The Food and Drug Administration is letting more misleading drug advertisements air unchallenged, and doing little to stop companies that repeatedly overpromise their medications, a congressman contended Thursday.
The FDA is supposed to ensure that drug promotions — both to doctors and in the $2.8 billion worth of annual direct-to-consumer advertising — are fair and accurate.
But last year, FDA sent just 24 citations to drug makers whose ads were false or misleading, a 75 percent drop from 1999 and 2000, according to a report issued by Rep. Henry Waxman, D-Calif.
The decrease doesn’t mean drug advertising became more believable, Waxman said. FDA reviewed an average of 3,200 drug promotional pieces a month last year — 6 percent more than in 2002 — and complaints to the agency about ads’ truthfulness have remained steady.
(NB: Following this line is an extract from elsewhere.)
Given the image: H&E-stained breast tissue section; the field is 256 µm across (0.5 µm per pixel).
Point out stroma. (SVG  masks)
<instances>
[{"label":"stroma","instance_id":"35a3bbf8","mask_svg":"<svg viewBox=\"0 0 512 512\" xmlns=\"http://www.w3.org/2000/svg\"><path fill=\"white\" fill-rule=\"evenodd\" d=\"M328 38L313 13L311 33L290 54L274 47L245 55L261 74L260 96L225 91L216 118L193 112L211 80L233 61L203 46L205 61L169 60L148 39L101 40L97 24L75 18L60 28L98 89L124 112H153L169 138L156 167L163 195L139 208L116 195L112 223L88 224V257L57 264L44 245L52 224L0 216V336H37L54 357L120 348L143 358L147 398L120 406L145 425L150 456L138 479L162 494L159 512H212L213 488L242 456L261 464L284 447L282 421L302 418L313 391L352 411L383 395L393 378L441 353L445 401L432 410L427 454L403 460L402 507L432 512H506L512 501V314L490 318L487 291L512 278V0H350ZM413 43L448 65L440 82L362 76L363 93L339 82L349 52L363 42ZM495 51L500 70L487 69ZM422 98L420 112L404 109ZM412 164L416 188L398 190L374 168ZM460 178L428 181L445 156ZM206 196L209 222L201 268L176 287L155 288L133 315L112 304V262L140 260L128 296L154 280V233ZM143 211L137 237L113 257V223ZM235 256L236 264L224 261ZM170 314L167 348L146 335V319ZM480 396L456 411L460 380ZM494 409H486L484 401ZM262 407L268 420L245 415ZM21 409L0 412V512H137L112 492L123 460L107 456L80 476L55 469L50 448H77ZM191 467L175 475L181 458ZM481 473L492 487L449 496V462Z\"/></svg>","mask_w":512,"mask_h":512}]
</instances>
FDA cited one ad for every eight complaints, Waxman said, compared with one citation per seven complaints in 2002.
When FDA cited an ad, it took, on average, almost six months after the promotion began, says the report by Democratic staff of the House Government Reform Committee. Waxman is the ranking Democrat on the committee.
In one case, FDA didn’t tell a company to quit hyping the cancer drug Taxotere until a year after a consumer-targeted ad began running. In another, it took FDA more than three months to tell the maker of the controversial painkiller Oxycontin to pull a medical journal ad that “grossly overstated” the drug’s safety.
Congressional investigators at the General Accounting Office in 2002 called FDA’s oversight of drug ads too limited, and then-incoming FDA Commissioner Mark McClellan pledged to do more.
In August, McClellan sent the industry a signal to shape up: FDA told one company to run expensive corrections of newspaper ads that had given false information about a popular cholesterol medicine. The agency also ordered another company to provide doctors with corrected information after learning that drug salesmen had touted an AIDS medicine as a “miracle drug.”
The number of citations means less than targeting the most egregious violators and “making sure the letters that go out have teeth,” said FDA Associate Commissioner Peter Pitts. He noted that overall, the agency’s actions against rule-breakers, including fines, have increased.
Still, delay in targeting false drug ads “is absolutely a problem,” Pitts acknowledged.
Next month, FDA will give drug manufacturers more explicit guidelines on creating truthful ads.